Bajo la acción del narcótico administrado con habilidad, permanecieron así quince días sin recuperar el conocimiento.

Al decimosexto día, el doctor comprobó que todo estuviera correcto.

Las heridas de hombros y muslos habían cicatrizado.

Los dos lados ahora eran uno solo.

Entonces, Snowdrop, con un brillo triunfal en los ojos, suspendió los narcóticos.

Al despertar, Georges y Bertha creyeron ser presas de una horrible pesadilla.

Pero la cosa se agravó cuando advirtieron que no se trataba de un sueño.

El doctor no podía contener su sonrisa ante tamaño espectáculo.

Por su parte, Joë se doblaba de risa.

Bertha era quien más chillaba, como una hiena enloquecida.

—¿De qué se queja, querida mía? —la interrumpió con suavidad Snowdrop—. No he hecho más que cumplir su deseo más caro:

«...Estar siempre contigo; no separarnos jamás; ¡que nuestros cuerpos sean un único ser!...».

Y con una delicada sonrisa, el doctor agregó:

—Esto es lo que los franceses denominan collage.

À se tordre, 1891

El colmo del darwinismo

¡Jóvenes! No crean que siempre fui el viejo caprichoso y enclenque que hoy conocen.

Hubo tiempos en los que destellaba de tanta gracia y belleza.

Las señoritas exclamaban al verme pasar: «¡Oh, qué joven encantador! ¡No hay dudas de que es alguien como es debido!». Y en ese punto las señoritas se equivocaban curiosamente, porque nunca fui alguien como es debido, ni siquiera en los tiempos más recónditos de mi primera juventud.

En esa época, la musa de la Prosa había rozado tenuemente, con la punta de su ligerísima ala, mi frente de marfil.

Además, la naturaleza de mis ocupaciones era poco proclive a impulsarme hacia tan etéreas fantasías.

Me preparaba, gracias a unas prácticas realizadas en las mejores casas de París, para el ejercicio de esta profesión tan desprestigiada en la que se formaron, en el siglo xvii, el señor Fleurant y, en nuestros días, el travieso Fenayrou.

¿Es necesario añadir que el mero hecho de entrar a trabajar en una farmacia daría paso a las más inminentes e irremediables catástrofes?

Mi jefe de turno pasaba rápidamente de sorprenderse a preocuparse y, finalmente, a enloquecer, rayando a veces la demencia.

En cuanto a la clientela, buena parte quedaba diezmada por una prematura defunción; los restantes manifestaban su desconfianza con vehemencia y acudían a otro establecimiento.

En resumidas cuentas, arrastraba entre los pliegues de mi bata el fantasma de la ruina, una ruina de sonrisa sardónica.

Yo era terriblemente escéptico respecto de las sustancias venenosas; tenía un horror instintivo por los centigramos y los miligramos, ¡qué medidas más miserables! ¡A mí háblenme de gramos!

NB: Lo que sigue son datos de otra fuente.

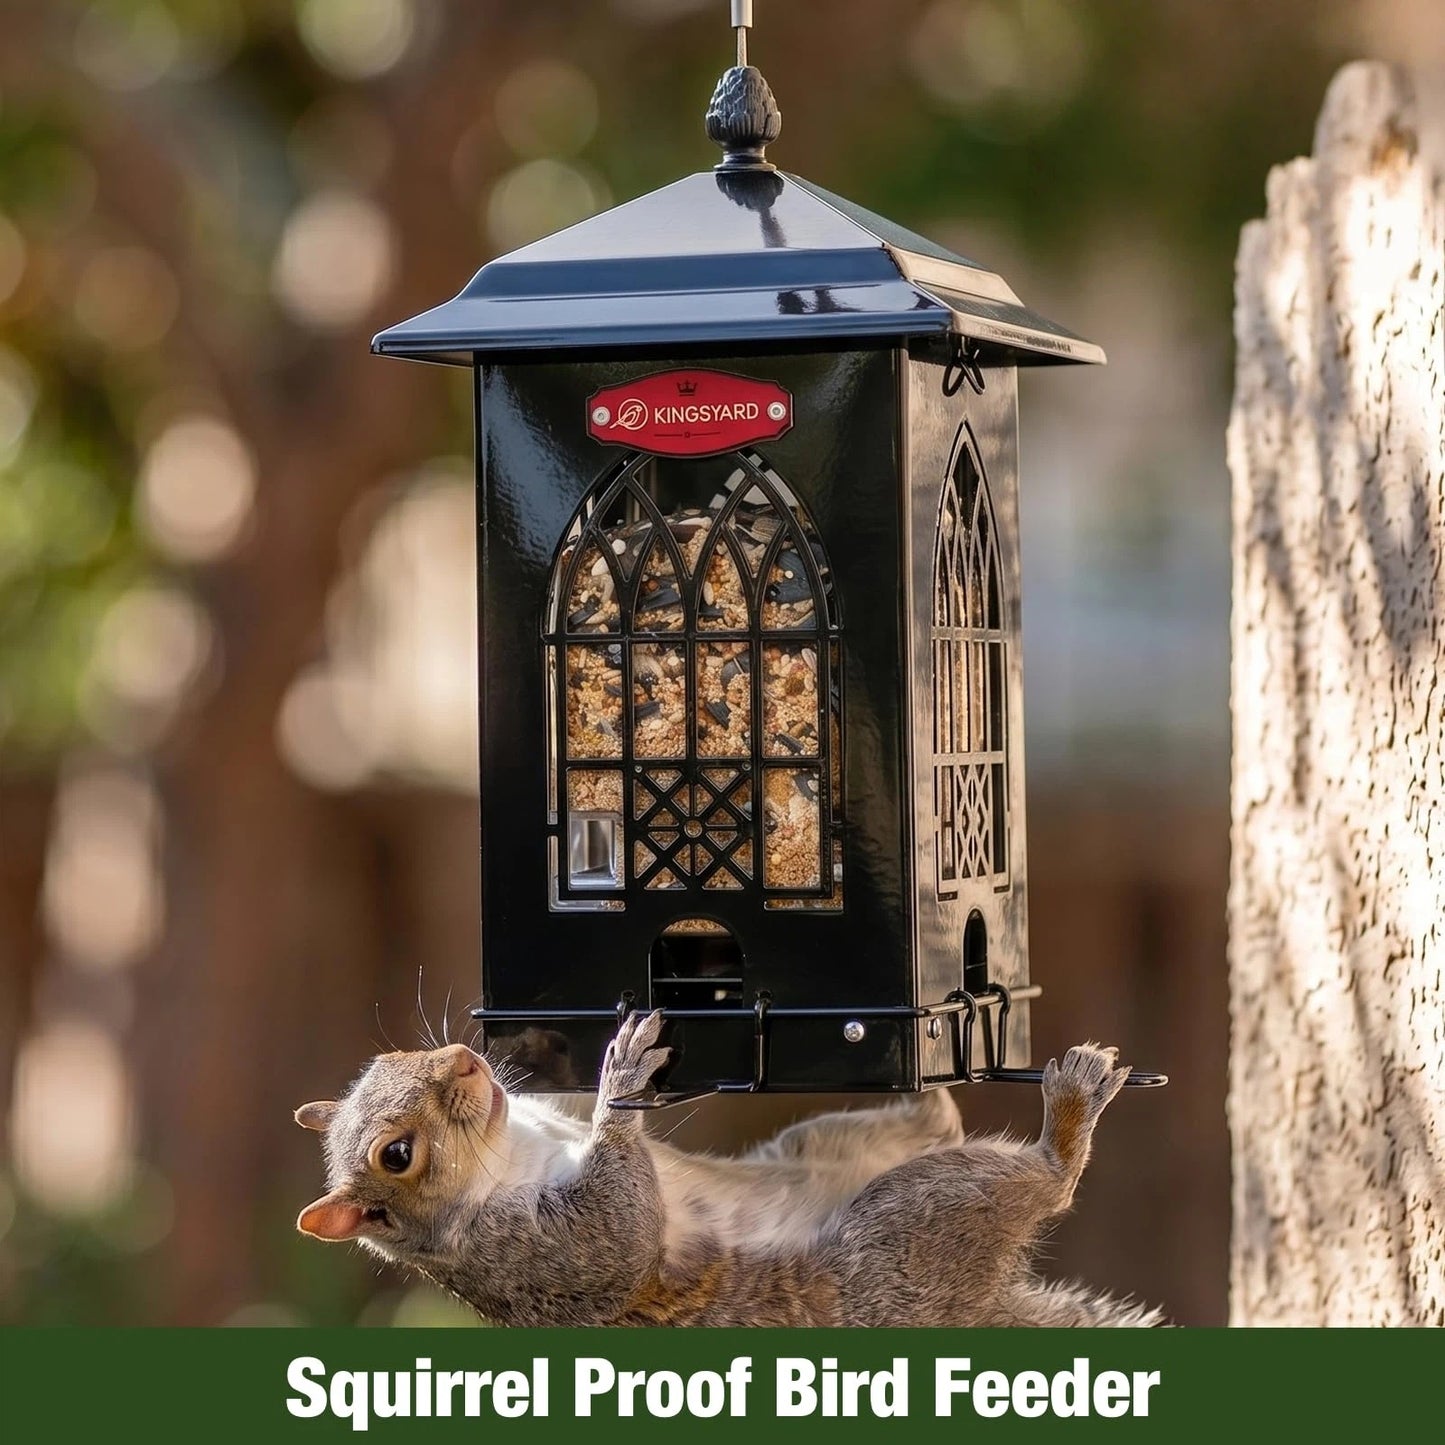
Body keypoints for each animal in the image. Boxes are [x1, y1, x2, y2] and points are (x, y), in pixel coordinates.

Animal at [295, 1011, 1162, 1327]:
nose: (466, 1058)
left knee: (931, 1122)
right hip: (904, 1229)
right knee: (1050, 1183)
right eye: (396, 1154)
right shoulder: (541, 1254)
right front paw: (622, 1079)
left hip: (825, 1146)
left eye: (389, 1056)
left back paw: (928, 1074)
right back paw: (1066, 1116)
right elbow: (622, 1230)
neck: (508, 1150)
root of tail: (974, 1312)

Por eso, a menudo agregaba generosamente los más temibles tóxicos a preparaciones consideradas inocuas hasta entonces.

● ○

Lo que más me gustaba era generar viudas: una ocurrencia mía.

Cuando una clienta medianamente amable venía a la farmacia con una receta médica, yo le preguntaba:

—¿Quién es el enfermo en su familia, señora?

—Mi marido, señor... Pero no es nada grave, eh, un pequeño resfriado.

Ahí yo me decía: «¿Así que tu marido está resfriado? Pues bien, ya me ocuparé yo de devolverle la pureza a su organismo». Y era raro no toparse al día siguiente con un entierro por el barrio.

¡Qué tiempos aquellos!

● ○

En una farmacia en la que trabajaba más o menos por esa época, tenía un jefe que podía ser acólito de la señora Benoîton. Siempre de paseo.

Lo cual me venía de perillas, porque nunca fui un amante de la vigilancia perenne.

Todos los mediodías, un viejo rentista del barrio, una especie de memo enemigo del progreso y clerical acérrimo, venía a enredarme en interminables charlas sobre Darwin como tema principal.

El viejo memo consideraba a Darwin el gran culpable de todo y soñaba con meterlo preso (Darwin aún no había muerto por entonces).

Yo le respondía que Bossuet era un payaso y que, si me enteraba dónde estaba su tumba, iría a cubrirla de excrementos.

Y así transcurrían tardes enteras hablando de adaptación, selección, mutación, herencia. El viejo memo exclamaba:

—¡No me puede negar que la Providencia es la que crea determinado órgano para determinada función!